第84話 最近のIFRS決算開示事例
(住友商事と日本板硝子)⑤

前回に引き続き日本板硝子の平成24年3月期第一四半期のIFRSによる
決算について記載します。

今回は、日本板硝子の注記について記載します。決算短信でも、四半期報告書でも比重に充実した注記が記載されています。一度は熟読することをお勧めします。

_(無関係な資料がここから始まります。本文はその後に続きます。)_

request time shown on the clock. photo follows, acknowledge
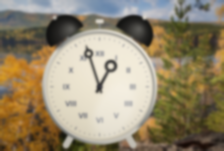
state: 12:57
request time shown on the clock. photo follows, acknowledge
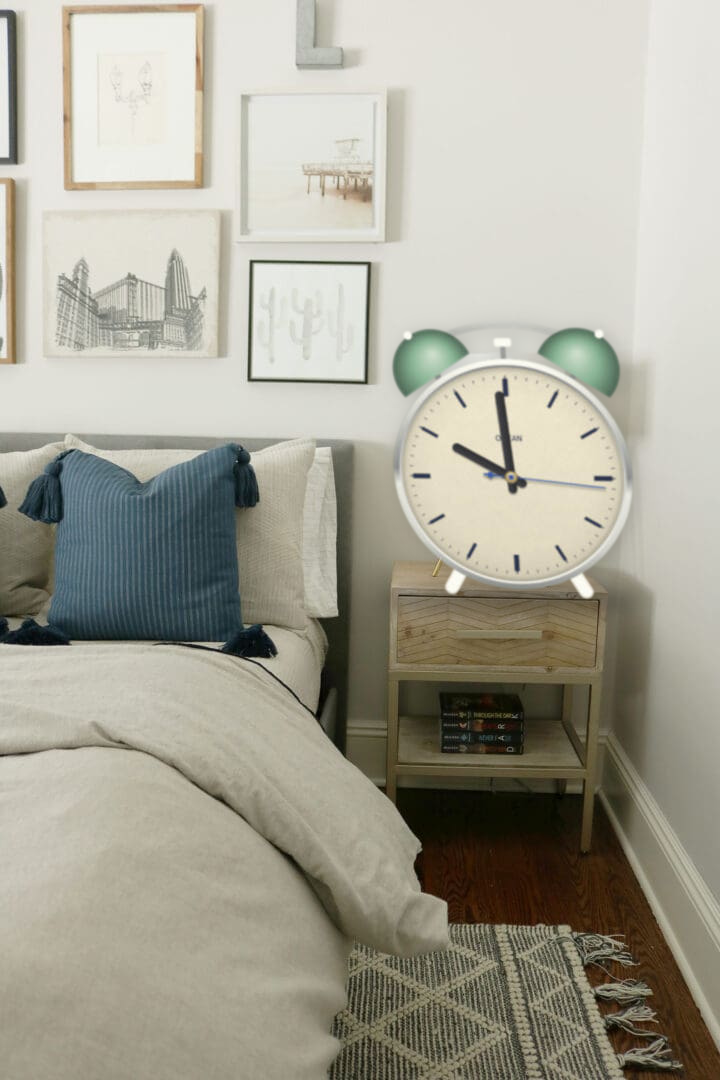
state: 9:59:16
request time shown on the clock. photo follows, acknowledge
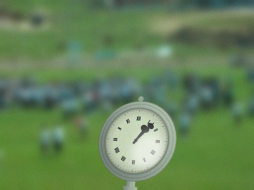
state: 1:07
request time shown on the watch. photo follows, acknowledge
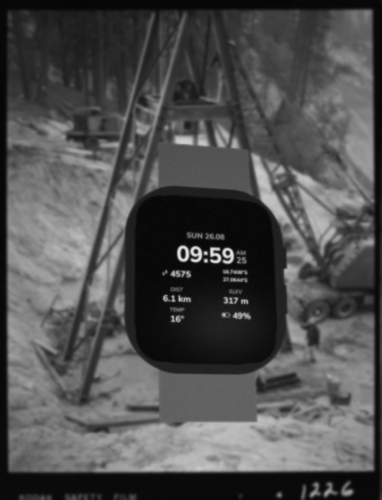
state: 9:59
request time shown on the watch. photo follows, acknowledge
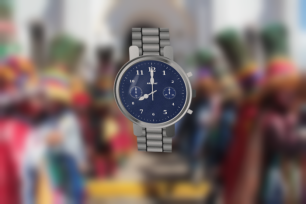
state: 8:00
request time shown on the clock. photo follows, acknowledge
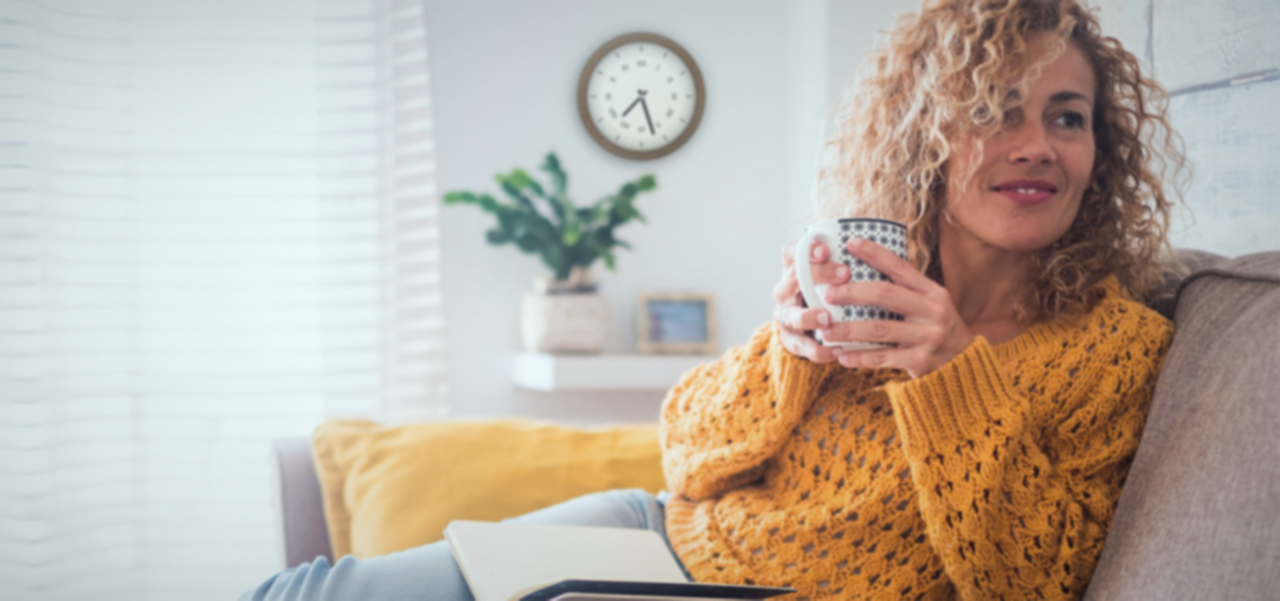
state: 7:27
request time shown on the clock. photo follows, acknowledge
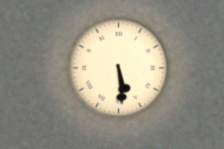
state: 5:29
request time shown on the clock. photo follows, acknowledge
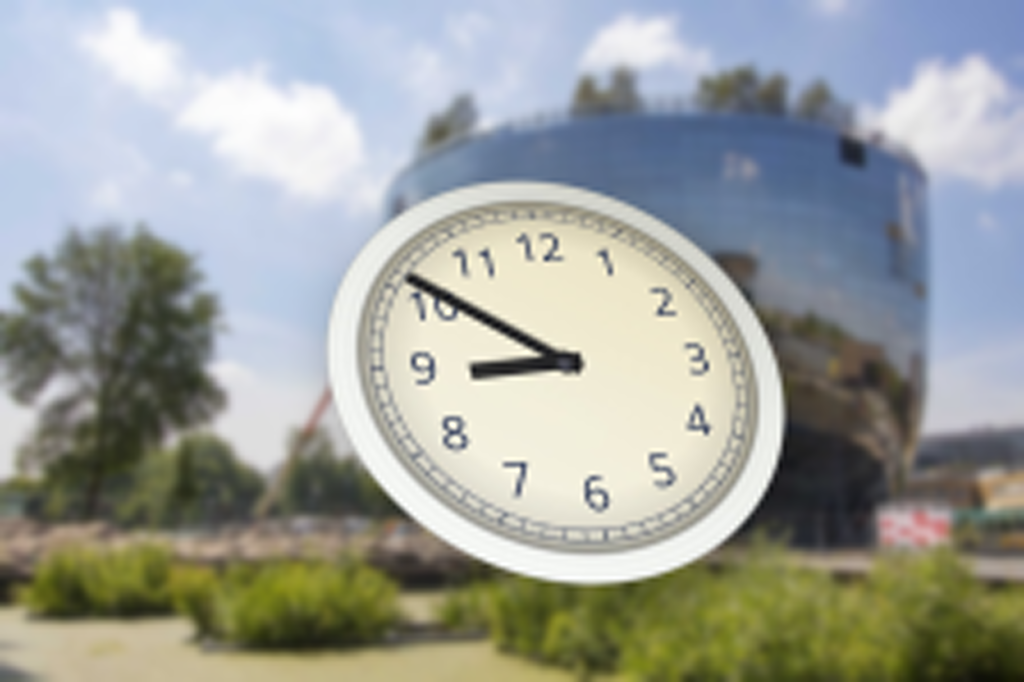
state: 8:51
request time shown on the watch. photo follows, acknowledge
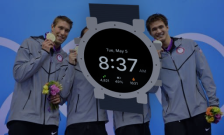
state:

ここでは収益認識の注記のうち物品の販売についての注記を記載しておきます。

●物品の販売

物品の販売による収益は、グループ会社が外部取引先へ物品を出荷し、外部取引先が受取り、当該出荷に対する債権の回収可能性が概ね保証された場合に認識しております。販売時点における返品の見積もりは、過去の経験に基づき算定しております。

出荷基準ではなく、顧客が受取りかつ、債権の回収可能性が概ね保証された場合に収益を認識するということになっています。
排出権についても注記が記載されていましたので、記載しておきます。

●排出権

CO2の排出量が各国の国内排出取引に基づき設定された排出枠を下回った分については資産を、上回った分については負債を公正価値で認識しております。
こういう基準もあるのですね。

海景君の会社はIFRSの導入に向けて準備作業を進めていますが、
海景君自体はIFRS導入作業から海外子会社の決算をチェックする作業に職務が変更になりました。

そのため、このブログもいったん休止することになりました。